Gray was a great-nephew of the late Huguette Clark, heiress to a Montana copper fortune. Gray possibly stood to inherit millions as Clark’s estate is being disputed in court.
Clark died at 104 in 2011. About 20 great-nieces and great-nephews are challenging her last will that apparently left the bulk of her $400 million estate to charity. A previous will had left it to her relatives.
Clark was the daughter of William A. Clark, a Montana senator who amassed a fortune mining copper, building railroads and founding Las Vegas. Clark, who was childless and only briefly married, had owned mansions in California and Connecticut.
Gray was listed among 21 relatives challenging Clark’s will. He had been the only potential heir courts and attorneys hadn’t been able to find despite more than a yearlong search.

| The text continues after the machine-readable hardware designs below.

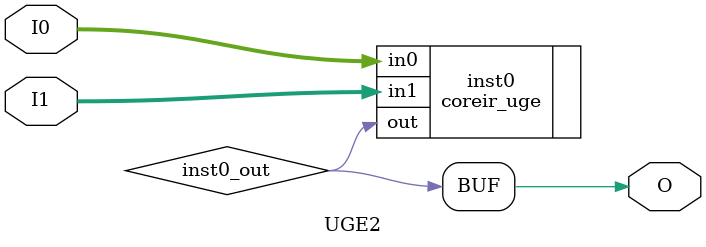
<source format=v>
module UGE2 (input [1:0] I0, input [1:0] I1, output  O);
wire  inst0_out;
coreir_uge inst0 (.in0(I0), .in1(I1), .out(inst0_out));
assign O = inst0_out;
endmodule


</source>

John R. Morken, a lawyer who represents Gray’s three siblings and several other Clark relatives in challenging Clark’s will, said Gray’s siblings had lost touch with him in about 1990. He said they were notified of his death the day after his body was found, carrying an expired driver’s license that identified him.
“It’s extremely sad” for the family, Morken said. He said it’s possible that a Wyoming court could appoint a person to represent Gray’s interests in the legal challenge to Clark’s will.